完全自動運転……米国自動車技術会が定めた基準レベル5を満たしている自動運転車は、日本でも米国でも、タクシーとしてそこら中を走り回っている。
ネットに繋がっている端末があれば、ワンボタンで呼び出せるので、この時代、自動運転車を保有している家庭はあまりない。
自動車を保持していると、税金もかかるし整備も面倒だ。ワンボタン、数分で到着するタクシー(都心なら数十秒)と比べてみれば、わざわざ、置き場所の困る車を保有しておく理由はあまり見当たらない。
「はい、コレで、ミナトくんの負けぇ~!!」
「は? 負けてないが?」
「いや、どう視ても、ミナトの負けだろ。

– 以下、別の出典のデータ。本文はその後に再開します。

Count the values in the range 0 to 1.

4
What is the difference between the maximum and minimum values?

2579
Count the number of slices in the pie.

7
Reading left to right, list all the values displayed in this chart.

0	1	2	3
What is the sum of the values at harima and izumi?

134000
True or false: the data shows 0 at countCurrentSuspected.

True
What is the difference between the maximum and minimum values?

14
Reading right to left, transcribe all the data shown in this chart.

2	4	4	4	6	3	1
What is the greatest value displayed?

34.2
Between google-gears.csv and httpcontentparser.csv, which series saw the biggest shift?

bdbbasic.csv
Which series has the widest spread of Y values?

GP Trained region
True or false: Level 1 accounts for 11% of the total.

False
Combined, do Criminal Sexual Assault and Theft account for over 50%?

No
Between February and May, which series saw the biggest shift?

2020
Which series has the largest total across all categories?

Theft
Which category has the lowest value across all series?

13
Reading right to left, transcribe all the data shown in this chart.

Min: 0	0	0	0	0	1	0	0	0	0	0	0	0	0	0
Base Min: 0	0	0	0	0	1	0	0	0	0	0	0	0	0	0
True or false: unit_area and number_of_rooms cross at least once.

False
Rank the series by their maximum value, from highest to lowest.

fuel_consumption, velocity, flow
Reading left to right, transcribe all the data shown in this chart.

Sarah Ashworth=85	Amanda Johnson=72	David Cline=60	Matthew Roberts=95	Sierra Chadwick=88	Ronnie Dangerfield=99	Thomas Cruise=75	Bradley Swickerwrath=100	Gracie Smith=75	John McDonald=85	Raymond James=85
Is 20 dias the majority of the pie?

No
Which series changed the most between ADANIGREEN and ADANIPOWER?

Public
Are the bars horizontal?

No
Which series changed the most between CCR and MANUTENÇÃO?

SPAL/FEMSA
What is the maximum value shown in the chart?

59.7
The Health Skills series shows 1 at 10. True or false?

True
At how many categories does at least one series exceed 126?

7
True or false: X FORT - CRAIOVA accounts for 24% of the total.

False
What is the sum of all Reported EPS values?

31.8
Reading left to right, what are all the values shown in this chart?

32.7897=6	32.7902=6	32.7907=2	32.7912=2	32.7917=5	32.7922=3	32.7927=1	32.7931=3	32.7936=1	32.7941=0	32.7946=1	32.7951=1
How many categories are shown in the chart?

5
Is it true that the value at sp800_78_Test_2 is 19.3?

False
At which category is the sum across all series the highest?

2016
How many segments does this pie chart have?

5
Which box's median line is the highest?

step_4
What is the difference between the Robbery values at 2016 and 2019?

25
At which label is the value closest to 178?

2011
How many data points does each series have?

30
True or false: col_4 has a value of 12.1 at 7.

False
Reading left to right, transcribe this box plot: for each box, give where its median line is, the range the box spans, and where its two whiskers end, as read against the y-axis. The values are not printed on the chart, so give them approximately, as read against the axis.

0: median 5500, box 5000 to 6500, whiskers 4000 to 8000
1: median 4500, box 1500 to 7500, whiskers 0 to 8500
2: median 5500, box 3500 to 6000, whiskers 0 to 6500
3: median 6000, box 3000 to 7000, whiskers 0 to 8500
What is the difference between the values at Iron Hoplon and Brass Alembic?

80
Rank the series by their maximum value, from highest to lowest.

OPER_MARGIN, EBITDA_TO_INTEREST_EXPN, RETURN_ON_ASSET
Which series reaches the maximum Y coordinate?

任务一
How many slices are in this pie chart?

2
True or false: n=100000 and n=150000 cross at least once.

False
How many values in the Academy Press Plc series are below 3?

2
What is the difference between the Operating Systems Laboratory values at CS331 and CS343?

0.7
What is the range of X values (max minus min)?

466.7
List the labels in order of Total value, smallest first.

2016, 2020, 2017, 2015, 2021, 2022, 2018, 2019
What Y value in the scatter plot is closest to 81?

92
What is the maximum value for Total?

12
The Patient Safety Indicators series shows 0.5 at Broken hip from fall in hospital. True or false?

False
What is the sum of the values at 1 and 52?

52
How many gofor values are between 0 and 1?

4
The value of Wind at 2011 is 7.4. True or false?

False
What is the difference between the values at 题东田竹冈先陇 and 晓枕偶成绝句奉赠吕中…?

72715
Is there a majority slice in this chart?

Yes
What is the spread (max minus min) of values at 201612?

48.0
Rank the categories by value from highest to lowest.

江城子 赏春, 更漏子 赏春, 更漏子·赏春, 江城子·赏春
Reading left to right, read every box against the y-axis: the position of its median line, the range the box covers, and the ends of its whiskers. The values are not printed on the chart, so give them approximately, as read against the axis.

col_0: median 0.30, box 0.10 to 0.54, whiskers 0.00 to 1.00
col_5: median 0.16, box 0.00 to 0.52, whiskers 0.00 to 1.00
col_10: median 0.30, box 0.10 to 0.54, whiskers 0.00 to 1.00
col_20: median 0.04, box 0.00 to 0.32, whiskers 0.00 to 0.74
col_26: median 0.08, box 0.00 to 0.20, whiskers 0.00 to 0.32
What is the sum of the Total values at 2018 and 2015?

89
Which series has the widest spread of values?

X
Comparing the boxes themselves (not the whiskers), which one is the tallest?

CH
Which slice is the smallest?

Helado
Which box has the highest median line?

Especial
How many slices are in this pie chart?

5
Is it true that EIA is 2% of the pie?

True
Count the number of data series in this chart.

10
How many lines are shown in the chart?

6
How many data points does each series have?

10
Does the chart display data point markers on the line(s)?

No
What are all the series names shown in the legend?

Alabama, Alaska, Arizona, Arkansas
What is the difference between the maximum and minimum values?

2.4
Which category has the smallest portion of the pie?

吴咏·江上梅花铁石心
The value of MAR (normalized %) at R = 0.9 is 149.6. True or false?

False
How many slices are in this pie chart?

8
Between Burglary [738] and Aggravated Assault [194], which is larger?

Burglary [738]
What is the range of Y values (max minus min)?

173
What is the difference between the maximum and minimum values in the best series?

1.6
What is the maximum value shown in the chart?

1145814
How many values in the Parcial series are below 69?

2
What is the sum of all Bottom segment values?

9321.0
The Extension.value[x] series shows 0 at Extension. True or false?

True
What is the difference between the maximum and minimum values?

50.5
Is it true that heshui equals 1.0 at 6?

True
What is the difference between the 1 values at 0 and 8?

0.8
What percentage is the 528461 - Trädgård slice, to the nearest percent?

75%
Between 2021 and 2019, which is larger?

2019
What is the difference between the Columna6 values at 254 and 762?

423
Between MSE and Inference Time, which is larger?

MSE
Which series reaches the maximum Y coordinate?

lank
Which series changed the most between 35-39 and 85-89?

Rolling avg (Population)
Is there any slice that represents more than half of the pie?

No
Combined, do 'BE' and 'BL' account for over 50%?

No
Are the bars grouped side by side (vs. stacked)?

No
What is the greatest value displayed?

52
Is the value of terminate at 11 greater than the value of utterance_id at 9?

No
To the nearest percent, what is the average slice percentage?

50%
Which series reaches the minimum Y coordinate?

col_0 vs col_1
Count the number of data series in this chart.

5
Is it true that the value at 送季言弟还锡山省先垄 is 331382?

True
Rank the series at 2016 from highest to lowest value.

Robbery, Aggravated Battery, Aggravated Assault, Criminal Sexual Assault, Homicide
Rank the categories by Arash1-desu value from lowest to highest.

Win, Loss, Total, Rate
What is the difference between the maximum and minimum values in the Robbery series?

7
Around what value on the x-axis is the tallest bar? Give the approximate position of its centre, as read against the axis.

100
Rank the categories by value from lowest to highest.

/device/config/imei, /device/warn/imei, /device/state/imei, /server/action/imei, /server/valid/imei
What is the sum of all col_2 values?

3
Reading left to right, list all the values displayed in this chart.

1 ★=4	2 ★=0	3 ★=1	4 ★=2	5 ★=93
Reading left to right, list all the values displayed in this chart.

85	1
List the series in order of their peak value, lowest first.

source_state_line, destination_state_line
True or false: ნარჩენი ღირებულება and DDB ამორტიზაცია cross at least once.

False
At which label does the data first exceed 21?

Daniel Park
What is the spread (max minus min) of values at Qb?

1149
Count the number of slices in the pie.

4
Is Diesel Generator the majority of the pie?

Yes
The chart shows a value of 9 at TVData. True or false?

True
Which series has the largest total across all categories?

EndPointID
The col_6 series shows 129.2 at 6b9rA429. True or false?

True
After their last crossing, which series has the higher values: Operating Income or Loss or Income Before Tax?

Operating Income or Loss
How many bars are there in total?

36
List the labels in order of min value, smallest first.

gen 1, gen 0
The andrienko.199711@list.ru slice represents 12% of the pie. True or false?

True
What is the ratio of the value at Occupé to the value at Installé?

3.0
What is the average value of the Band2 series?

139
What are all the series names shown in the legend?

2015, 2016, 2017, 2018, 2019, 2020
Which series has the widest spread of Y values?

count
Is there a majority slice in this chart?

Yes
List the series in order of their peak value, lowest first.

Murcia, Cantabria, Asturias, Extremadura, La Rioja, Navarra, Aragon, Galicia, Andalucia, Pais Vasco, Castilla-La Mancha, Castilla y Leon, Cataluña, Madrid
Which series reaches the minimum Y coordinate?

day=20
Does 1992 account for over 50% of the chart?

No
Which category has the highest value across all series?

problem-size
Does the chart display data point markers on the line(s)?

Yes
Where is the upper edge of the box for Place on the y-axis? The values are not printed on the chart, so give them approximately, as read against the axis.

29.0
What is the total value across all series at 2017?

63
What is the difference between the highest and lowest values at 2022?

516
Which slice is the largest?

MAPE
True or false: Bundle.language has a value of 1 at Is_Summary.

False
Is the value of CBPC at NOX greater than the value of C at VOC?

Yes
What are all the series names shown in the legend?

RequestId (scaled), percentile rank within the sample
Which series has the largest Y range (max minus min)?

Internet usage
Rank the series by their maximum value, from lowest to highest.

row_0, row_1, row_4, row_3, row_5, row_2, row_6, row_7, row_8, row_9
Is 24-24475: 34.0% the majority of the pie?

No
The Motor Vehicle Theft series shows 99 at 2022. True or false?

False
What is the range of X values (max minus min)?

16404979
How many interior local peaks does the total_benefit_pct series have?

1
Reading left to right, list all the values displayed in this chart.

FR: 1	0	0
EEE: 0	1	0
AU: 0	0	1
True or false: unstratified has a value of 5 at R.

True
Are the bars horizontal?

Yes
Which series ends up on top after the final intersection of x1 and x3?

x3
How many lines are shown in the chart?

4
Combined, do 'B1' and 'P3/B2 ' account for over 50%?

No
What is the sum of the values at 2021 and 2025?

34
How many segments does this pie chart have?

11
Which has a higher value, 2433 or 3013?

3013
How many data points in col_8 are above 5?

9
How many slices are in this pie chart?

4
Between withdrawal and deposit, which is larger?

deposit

詰んでるぞ、この盤面」
「は~い、ママ特製のレモネード飲む人ぉ~?」
「うん、僕、もらおうかな」
「パパ以外の人でぇ~?」
「ごめんなさい!! 勝手に、巨大プラモ買って、本当に申し訳ない!! 許して頂けないでしょうか!!」
でも、自在に、車内空間をカスタマイズ出来る自家用車は楽しい。
拡張現実鏡をかけて、電子ボードゲームに興じるボクらを他所に、ルーカスパパの土下座とオリビアママの足蹴が繰り広げられている。
――湊、葵ちゃん、サンドイッチ食べる?
昔、母さんと葵とで、出かけた時を思い出す。
この感覚に慣れてはいけないと思いつつも……ボクの“楽しい”と言う感情は、制限速度35~65マイルで運ばれていった。